Local veteran wrote Morse code for the U.S. Army in WWII
Alvin Geiken honored for 70-year American Legion membership
Alvin Geiken was 20-years old when he left for U.S. Army basic training at Camp Wallace, TX, and was ordered to go to Coyne Electrical School in Chicago, IL, in 1943.“I was at telephone school and had no interest in going to radio school,” Geiken said. “Telephone school was complicated enough for me.”
Regardless of his lack of interest, the Army sent Geiken to radio school in Chicago for 13 weeks.
“That’s what the Army does,” Geiken said. “It sends you where it wants you and you have no choice.”

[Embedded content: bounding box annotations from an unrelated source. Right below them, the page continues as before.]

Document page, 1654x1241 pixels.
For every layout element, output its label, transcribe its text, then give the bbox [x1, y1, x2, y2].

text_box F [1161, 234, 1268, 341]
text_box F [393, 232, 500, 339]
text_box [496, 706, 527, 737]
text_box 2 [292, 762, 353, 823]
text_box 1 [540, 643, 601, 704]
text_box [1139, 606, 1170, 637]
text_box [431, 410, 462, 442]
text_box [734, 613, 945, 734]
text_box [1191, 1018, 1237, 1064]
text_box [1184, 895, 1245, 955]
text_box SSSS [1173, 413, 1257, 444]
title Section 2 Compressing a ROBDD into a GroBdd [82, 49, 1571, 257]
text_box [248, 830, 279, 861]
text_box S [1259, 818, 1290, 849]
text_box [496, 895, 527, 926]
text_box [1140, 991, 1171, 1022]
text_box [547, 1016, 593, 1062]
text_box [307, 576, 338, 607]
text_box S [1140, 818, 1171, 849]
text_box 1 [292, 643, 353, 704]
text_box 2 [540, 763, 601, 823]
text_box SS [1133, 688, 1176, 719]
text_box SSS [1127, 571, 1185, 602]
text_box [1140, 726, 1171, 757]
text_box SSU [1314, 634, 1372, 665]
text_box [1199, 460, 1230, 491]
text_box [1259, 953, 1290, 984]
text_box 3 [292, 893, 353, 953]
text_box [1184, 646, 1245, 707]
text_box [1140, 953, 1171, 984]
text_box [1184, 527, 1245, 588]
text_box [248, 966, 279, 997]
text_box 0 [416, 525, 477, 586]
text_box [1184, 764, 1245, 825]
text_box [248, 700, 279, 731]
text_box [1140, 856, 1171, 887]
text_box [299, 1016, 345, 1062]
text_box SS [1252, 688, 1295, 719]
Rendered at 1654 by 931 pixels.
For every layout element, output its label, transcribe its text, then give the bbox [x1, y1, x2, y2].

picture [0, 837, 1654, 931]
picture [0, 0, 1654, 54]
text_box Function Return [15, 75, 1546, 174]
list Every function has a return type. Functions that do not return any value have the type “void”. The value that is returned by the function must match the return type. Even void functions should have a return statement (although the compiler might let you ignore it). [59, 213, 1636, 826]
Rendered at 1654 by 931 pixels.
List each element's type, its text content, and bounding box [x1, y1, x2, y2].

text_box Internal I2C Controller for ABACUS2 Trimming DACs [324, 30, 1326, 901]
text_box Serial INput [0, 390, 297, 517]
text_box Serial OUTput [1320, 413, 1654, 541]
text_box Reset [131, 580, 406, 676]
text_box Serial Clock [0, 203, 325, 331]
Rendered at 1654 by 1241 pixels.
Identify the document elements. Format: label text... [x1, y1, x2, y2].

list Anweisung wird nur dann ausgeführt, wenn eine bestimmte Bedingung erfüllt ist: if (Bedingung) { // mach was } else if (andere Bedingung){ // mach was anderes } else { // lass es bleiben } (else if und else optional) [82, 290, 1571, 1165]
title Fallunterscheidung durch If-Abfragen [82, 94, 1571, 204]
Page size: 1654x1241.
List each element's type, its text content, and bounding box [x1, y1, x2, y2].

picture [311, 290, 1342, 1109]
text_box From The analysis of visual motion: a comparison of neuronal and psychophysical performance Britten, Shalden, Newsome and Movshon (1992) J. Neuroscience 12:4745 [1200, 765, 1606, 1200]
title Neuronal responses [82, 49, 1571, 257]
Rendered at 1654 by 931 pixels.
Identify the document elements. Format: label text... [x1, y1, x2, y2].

There, the 49 members of the class were taught international Morse code. To graduate from the course, Geiken said students had to code 16 words in a minute.
After graduation, he was sent to Kinder, LA, by mistake.
The mistake was corrected after a few days and Geiken was sent to serve in Hulen, TX, and remained there writing code throughout World War II.
Geiken, who is now 91, was never sent overseas.
“I didn’t want to go over there,” he said. “A lot of people went over there and never came back.”
His tour of duty in the Army began in 1942, when Geiken was drafted and sworn into the Army in Omaha.
Fourteen days later, he was sent to Fort Leavenworth, KS, to complete an intelligence quotient (IQ) test.
After a few days at Fort Leavenworth, Geiken was ordered to complete basic training at Camp Wallace where he said soldiers were taught how to hold a gun and everything else that would keep them alive.
Geiken said he was also dubbed a “sharpshooter on the rifle range.”
While in training, Geiken said soldiers had to complete a bayonet course hitting blocks and knocking them over to prove they could kill the enemy.
“I struck the block and it didn’t fall,” Geiken said. “My commander said if that was the enemy, I wouldn’t have got him.”
Geiken repeated the action and said he struck the block and snapped the stock of his gun.
In the remaining four weeks, Geiken went to telephone school where he strung some lines.
Following the war, Geiken returned to Gothenburg to help his father on the farm.
Geiken has called Gothenburg home for nearly a century.